With Christmas just days away we begin to look forward to the traditions and customs that have become synonymous with this magical time of year. Our Christmas Delights collections features illustrations of some of the most popular festive traditions, however since most of these started long before our time few of us know where they originate from.
Thousands of people around the world hand mistletoe in their homes during Christmas celebrations, all accepting that we will be expected to kiss the person standing under it. The word itself is Anglo-Saxon and the custom of kissing under the mistletoe originated in England. During the 19th Century each kiss required a berry to be plucked until none remained and no more kisses could be given.
Hanging mistletoe in the home is an ancient pagan tradition, it is supposed to possess mystical powers bringing good luck and warding off evil spirits. Celtic Druids found it to be a fascinating plant because it could blossom during the cold winter and was known for its liveliness and spirit, and during the Middle Ages mistletoe was believed to enhance fertility.
In Norse mythology it was used as a sign of love and friendship. Norse, the goddess of love and fertility, was worried when her son Frigg dreamt of death and died from an arrow made of mistletoe. He later came back to life and believed no one could be harmed by mistletoe, and if they were standing underneath it they should receive a “token of love”, a kiss.
Today, the mistletoe is known and used all around the world.
Another traditional that originated from the UK is the Christmas Cracker. Usually a cracker is placed on each plate at the dinner table on Christmas Day and pulled apart with the help of the person next to you. Inside you will find a crown, toy and festive joke.

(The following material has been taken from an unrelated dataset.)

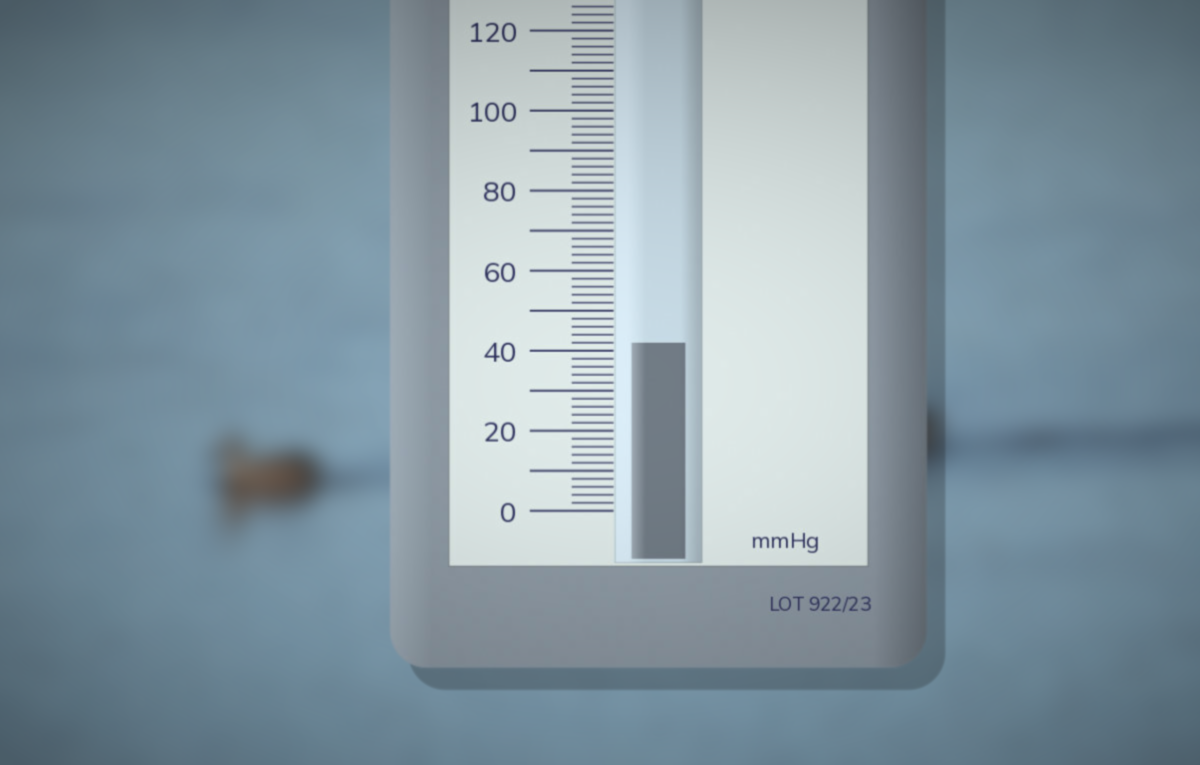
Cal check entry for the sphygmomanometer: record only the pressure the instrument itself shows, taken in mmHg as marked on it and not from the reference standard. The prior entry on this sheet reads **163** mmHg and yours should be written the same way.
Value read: **42** mmHg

In the 1940s a London sweet-maker Tom Smith came across the French bonbon sweet, an almond wrapped in pretty paper. When Smith came back to London, he tried selling similar sweets that also included a small riddle written in the wrapping paper. Originally Smith struggled to sell these new sweets until one night, sat by the fire he was inspired with the crackling sounds. He found a way to make them ‘crack’ as their fancy wrappers were pulled a part. Eventually, the cracking, beautifully wrapped candy became filled with gifts and jokes and was then adopted as a traditional festive custom.
Christmas Pudding, also known as plum or figgy pudding, has been part of British Christmas Dinner since the 14th century. This festive dessert was first known as ‘frumenty’ and had been classified as a porridge. The porridge was made of beef, raisins, prunes, wines and spices. Instead of the pudding being seen as a dessert it was classified as more of a soup that was eaten as a fasting meal before Christmas dinner. In 1565 the porridge was then converted into a plum pudding by thickening it with eggs, breadcrumbs, dried fruit, and more, it then became a Christmas dessert tradition.